Mes chers collègues, vous l’ignorez peut-être, mais l’article 16 bis nous replonge dans un passé lointain, en 1926, lorsque le président Poincaré, revenu à Matignon après la crise du franc, a été chargé de faire adopter une législation sur le pétrole dans notre beau pays. À la demande du ministère de l’industrie de l’époque, il a institué ce que l’on a appelé le « devoir national », afin de permettre la mise en place de raffineries et d’une flotte pétrolière françaises.

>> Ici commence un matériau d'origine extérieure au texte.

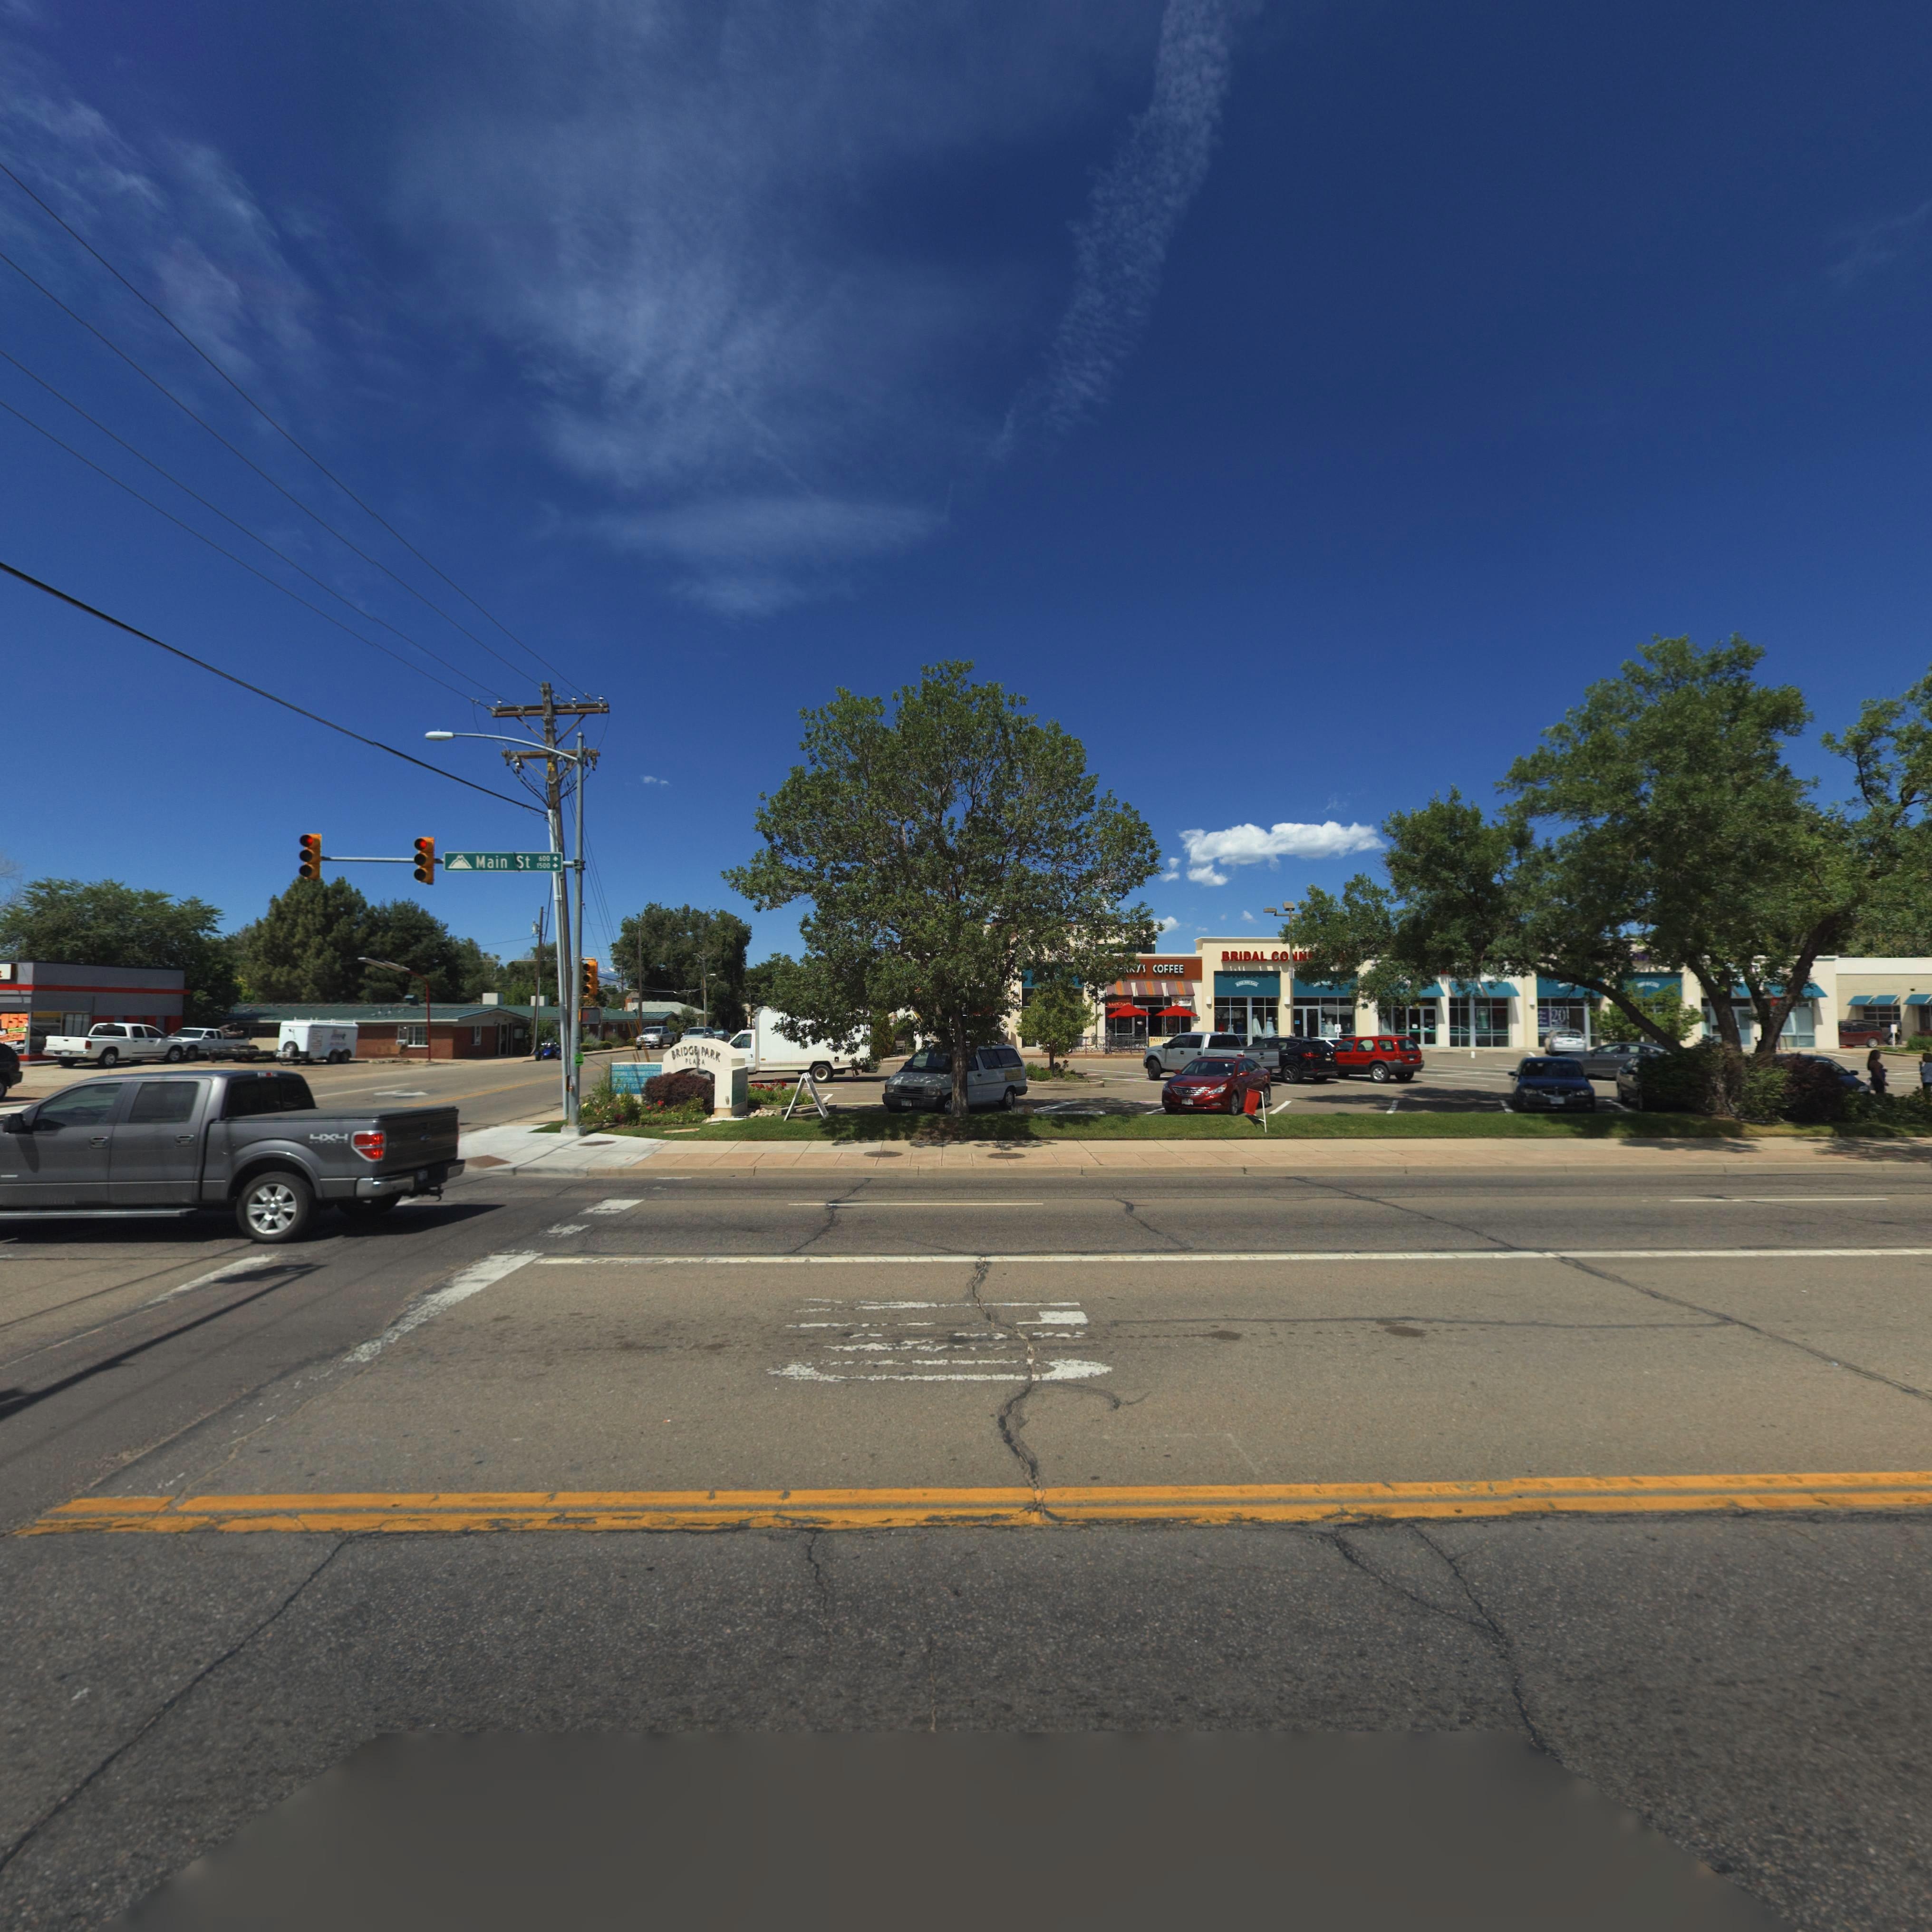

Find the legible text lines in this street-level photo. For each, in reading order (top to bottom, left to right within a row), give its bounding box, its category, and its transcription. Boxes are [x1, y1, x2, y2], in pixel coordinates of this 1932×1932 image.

[476, 855, 530, 868] StreetName: Main st
[538, 855, 551, 861] StreetNumberRange: 600
[536, 862, 559, 868] StreetNumberRange: 1500->
[1221, 951, 1348, 962] BusinessName: BRIDA CO*N****O*
[1112, 964, 1184, 973] BusinessName: *****'S COFFEE
[611, 1065, 661, 1070] BusinessName: COUNTRY *NSURANCE
[611, 1071, 661, 1076] BusinessName: ***DAL CONNECT*ON
[613, 1083, 644, 1090] BusinessName: ***** CO**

À cette fin a été créé un dispositif, conforté et consolidé dans le présent article 16 bis, qui oblige les entreprises sur le marché des produits assujettis à la TICPE – la taxe intérieure de consommation sur les produits énergétiques–, qui remplace la TIPP – la taxe intérieure sur les produits pétroliers –, à importer ces produits dans notre pays sous pavillon français dans une certaine proportion – au demeurant très modeste, de l’ordre de 5 %.
Cette disposition historique est-elle toujours actuelle ? Oui, car elle avait pour objet de donner à l’État, en situation de crise, la possibilité de mobiliser des pétroliers battant pavillon français pour accomplir des missions de service public.
Quelle est la difficulté à laquelle l’article 16 bis expose les professionnels ? Pour simplifier, il existe deux principaux types de produits pétroliers : les produits bruts, qui sont transportés dans des pétroliers lourds d’au moins 50 000 tonnes, et les produits raffinés, qui sont transportés dans des pétroliers beaucoup plus petits, allant de 5 000 à 20 000 tonnes. Aujourd'hui, les pétroliers français de plus de 50 000 tonnes se comptent sur les doigts d’une main, tandis qu’il reste encore une vingtaine ou une trentaine de petits pétroliers, qui font pour l’essentiel du transport de raffinerie à raffinerie.
En réalité, ces petits pétroliers ne sont pas couverts pas l’obligation de devoir national. En effet, les producteurs qui mettent du produit sur le marché privilégient naturellement les très gros pétroliers – rendu à la tonne, leur l’affrètement est évidemment bien meilleur marché – en lieu et place des petits pétroliers, même s'ils ont aussi recours à leurs services.
Cette situation entraîne un effet pervers : en cas de mobilisation de moyens, le Gouvernement disposerait de grands pétroliers, et non de petits. Or un certain nombre de ports susceptibles de présenter un intérêt stratégique dans une situation de crise, de conflit ou de catastrophe ne sont accessibles qu’à ces derniers.
À cette heure tardive, ma longue prise de parole sur l’article 16 bis a simplement pour objet, madame la ministre, de vous inciter à faire réfléchir vos collaborateurs, en lien avec la profession, sur l’application effective de cet article pour que tous les pétroliers français, petits et grands, puissent bénéficier de cette sécurité d’utilisation liée au pavillon français tout en offrant, en contrepartie, une disponibilité en situation de crise si le Gouvernement était obligé de faire appel à eux. Vous auriez alors la certitude de pouvoir disposer des grands comme des petits pétroliers, qui peuvent également être utiles.